Heckmann: Seit geraumer Zeit ist es ja so, dass selbst Stammwähler Ihrer Partei sagen, Rot-Grün hatte seine Chance, sie haben es nicht verdient, noch länger zu regieren. Wo sehen Sie noch eine Chance für die SPD? In einer großen Koalition?

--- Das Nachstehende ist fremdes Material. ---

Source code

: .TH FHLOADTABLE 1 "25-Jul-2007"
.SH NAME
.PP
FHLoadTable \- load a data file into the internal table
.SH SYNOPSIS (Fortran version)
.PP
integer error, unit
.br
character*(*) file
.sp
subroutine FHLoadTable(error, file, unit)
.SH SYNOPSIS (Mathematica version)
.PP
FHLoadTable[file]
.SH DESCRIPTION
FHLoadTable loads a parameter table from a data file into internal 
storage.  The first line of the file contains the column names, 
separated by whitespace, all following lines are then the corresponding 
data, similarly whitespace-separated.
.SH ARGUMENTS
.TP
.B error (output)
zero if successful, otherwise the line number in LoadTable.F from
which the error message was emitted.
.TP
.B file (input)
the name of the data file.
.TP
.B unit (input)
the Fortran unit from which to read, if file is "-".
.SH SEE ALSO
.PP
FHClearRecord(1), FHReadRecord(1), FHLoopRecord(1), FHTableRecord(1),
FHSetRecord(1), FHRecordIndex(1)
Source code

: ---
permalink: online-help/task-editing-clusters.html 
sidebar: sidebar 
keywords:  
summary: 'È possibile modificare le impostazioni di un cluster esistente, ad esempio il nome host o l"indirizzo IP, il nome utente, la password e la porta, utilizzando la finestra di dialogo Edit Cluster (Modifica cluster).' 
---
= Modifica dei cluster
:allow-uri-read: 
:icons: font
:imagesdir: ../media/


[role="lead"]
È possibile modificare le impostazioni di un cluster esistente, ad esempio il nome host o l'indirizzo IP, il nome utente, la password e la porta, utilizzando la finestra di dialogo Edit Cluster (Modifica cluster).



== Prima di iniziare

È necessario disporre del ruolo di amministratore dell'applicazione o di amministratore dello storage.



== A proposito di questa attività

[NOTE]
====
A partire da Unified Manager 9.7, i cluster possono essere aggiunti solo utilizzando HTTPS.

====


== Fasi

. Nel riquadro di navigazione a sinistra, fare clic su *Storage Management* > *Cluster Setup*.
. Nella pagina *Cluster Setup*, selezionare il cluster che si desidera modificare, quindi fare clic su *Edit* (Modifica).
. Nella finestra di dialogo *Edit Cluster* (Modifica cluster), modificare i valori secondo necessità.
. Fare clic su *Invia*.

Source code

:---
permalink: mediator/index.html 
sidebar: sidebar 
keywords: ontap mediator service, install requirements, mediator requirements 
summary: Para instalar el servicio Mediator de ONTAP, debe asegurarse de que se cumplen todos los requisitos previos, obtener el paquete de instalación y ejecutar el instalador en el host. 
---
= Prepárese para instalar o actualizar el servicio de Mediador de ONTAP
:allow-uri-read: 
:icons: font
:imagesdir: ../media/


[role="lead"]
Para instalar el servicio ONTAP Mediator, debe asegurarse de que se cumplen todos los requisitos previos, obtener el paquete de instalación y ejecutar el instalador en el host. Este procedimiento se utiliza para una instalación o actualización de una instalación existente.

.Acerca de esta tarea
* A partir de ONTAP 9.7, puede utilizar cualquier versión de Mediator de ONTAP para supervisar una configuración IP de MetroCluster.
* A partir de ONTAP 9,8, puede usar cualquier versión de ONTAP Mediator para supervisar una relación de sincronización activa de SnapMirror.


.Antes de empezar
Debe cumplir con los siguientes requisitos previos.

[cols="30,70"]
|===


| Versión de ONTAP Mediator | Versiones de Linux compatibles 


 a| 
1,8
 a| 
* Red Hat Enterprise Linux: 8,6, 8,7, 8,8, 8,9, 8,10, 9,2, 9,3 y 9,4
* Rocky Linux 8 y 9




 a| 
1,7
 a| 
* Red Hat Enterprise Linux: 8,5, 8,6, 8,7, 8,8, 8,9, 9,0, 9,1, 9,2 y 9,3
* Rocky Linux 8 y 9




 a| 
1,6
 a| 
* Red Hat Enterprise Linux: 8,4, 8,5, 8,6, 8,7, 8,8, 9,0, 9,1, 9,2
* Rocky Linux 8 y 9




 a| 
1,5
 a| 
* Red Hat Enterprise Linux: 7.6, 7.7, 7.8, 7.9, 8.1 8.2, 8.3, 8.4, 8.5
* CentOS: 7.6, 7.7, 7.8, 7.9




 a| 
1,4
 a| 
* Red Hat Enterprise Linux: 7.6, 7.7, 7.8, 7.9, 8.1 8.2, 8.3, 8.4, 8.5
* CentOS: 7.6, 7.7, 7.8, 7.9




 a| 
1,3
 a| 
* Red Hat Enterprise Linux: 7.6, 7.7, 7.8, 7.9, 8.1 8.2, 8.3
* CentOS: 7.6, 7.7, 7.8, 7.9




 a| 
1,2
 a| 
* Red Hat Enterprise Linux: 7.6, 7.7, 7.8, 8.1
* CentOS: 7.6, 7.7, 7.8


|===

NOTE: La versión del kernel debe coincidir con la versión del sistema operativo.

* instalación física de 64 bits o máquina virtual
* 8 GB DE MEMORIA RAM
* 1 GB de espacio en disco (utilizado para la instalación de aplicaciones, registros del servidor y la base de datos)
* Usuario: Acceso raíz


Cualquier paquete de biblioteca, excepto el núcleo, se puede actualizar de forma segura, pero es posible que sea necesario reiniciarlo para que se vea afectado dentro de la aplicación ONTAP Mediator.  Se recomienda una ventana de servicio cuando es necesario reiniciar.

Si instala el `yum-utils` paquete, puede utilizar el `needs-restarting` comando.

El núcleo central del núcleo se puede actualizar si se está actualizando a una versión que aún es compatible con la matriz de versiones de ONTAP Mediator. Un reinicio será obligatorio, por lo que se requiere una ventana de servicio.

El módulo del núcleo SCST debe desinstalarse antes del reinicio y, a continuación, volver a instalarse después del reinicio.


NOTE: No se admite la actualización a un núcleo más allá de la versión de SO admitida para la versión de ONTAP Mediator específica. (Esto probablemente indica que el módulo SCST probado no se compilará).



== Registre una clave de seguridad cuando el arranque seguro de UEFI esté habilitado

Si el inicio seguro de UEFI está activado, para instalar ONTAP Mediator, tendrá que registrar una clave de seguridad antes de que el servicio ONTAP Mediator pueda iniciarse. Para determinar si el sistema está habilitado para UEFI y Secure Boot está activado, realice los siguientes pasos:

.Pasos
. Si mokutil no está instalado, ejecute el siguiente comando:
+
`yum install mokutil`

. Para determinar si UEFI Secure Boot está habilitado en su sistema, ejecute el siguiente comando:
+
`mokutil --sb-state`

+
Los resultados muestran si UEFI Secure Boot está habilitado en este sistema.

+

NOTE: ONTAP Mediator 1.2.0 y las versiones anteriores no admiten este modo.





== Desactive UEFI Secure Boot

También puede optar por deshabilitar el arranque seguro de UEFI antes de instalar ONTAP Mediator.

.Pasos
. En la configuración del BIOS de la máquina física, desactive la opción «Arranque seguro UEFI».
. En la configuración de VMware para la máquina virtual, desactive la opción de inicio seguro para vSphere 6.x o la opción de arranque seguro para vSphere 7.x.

Müller: Also ich glaube, dass die große Koalition deshalb keine Lösung wäre, weil wir das Grundproblem, dass vor allem die große konservative Volkspartei bis heute den Wahlverlust von 1998 als Betriebsunfall ansieht, aber nicht als Grund, sich wirklich grundlegend zu erneuern. Aber ich sehe die Wahl noch nicht als verloren an. Im Gegenteil: Je mehr klar ist, worin die Widersprüche und Probleme liegen, desto mehr ist es auch möglich, die emotionale Mauer des Widerstandes oder der Ablehnung zu durchbrechen. Ich will nur zwei Punkte nennen. Es ist in der Tat so, wenn man genau hinguckt, sind die Länder, die heute gut da stehen, Länder gewesen, die zwischen 1990 und 1995 tiefgreifende Reformen gemacht haben, die mit der Agenda 2010 vergleichbar sind. Fast alle, ob man die skandinavischen Länder, Österreich oder die Niederlande nimmt, stehen heute gut da, und damals ist in der Bundesrepublik nichts getan worden. Das Zweite ist: Eine wirkliche Zukunft für unser Land wird nur möglich sein, wenn wir in Europa eine wichtige Rolle spielen. Ich sehe aber beispielsweise auch in dem Wahlprogramm von Frau Merkel fast überhaupt nichts, was in Richtung der Rolle der Bundesrepublik in Europa definiert wird.

Heckmann: Vielen Dank für das Gespräch.